◆ 抜粋箇所
===============
今日は、英語のハウツー小説?、
『もしも高校四年生があったら、英語を話せるようになるか』
(もしなる)についてレビューしていくよ!
『もしなる』はどんな本なのか?
簡単に言ってしまうと、『もしなる』は、小説の形式で、日本の現状の学校での英語教育が時代遅れになっていることを指摘しつつ、著者の金沢優さんが考えている、英語の正しい学習法についての主張を展開している本である。
非常にキャッチーなタイトルと表紙で、本屋でみかけたら、「おやっ」っと思って手に取ってみたくなる。(実際、私も引っかかった。)表紙はライトノベル風であるが、中身の文章を見ると、平易ながらもしっかりとした文章で、著者の教養が感じられる。
また、amazonでのレビュー数が多く、評価も高い。
そのうちアニメ化とかされるんじゃないかと吉宏は勝手に思っている。
===============
◆ 課題内容
上にある『もしなる』の書評を、最後の一文の後から書き進めてもらえますか?

◆ 提示された記録
===============
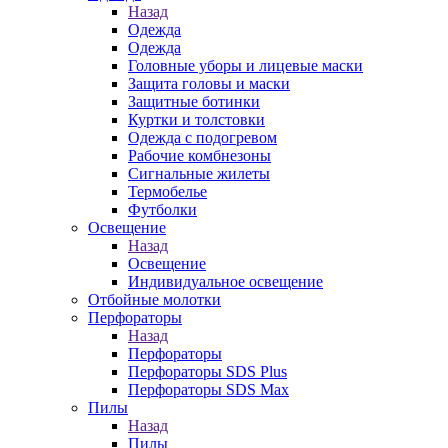
Назад
Одежда
Одежда
Головные уборы и лицевые маски
Защита головы и маски
Защитные ботинки
Куртки и толстовки
Одежда с подогревом
Рабочие комбнезоны
Сигнальные жилеты
Термобелье
Футболки
Освещение
Назад
Освещение
Индивидуальное освещение
Отбойные молотки
Перфораторы
Назад
Перфораторы
Перфораторы SDS Plus
Перфораторы SDS Max
Пилы
Назад
Пилы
===============
◆ 出力結果
小説形式での英語のハウツー本という、非常に珍しい、少なくとも吉宏は初めて見たタイプの書籍である。
著者の金沢優さんのプロフィール
【著者紹介】によると、金沢さんのプロフィールは、
上智大学法学部卒業。大学在学時に、大手英会話スクールに数年間通ったものの、話せるようにならず、挫折を味わう。
大学卒業後は、テレビの番組制作に携わった後、脚本家を志し、シナリオの賞に入賞したのち、NHKのラジオドラマで脚本家としてデビュー。
その後、塾講師に転身するも、子供たちから「英語を話せるようになりたい」との要望を受け、再び英会話と向き合うことになる。
そして、偶然出逢った英会話教室の「英語で考える」という教え方に惹かれ、悩んだ末に塾を辞め、その教室に入会。話せるようになるために、再び一から英語を学び直す。それから数ヵ月後、そのスクールの教室長として、英会話講師デビューを果たす。
その後、大手英会話スクールに移り、大手企業の英語・TOEIC研修やセミナーの講師を務めつつ、霞が関にて官公庁職員への語学研修の責任者を担当する。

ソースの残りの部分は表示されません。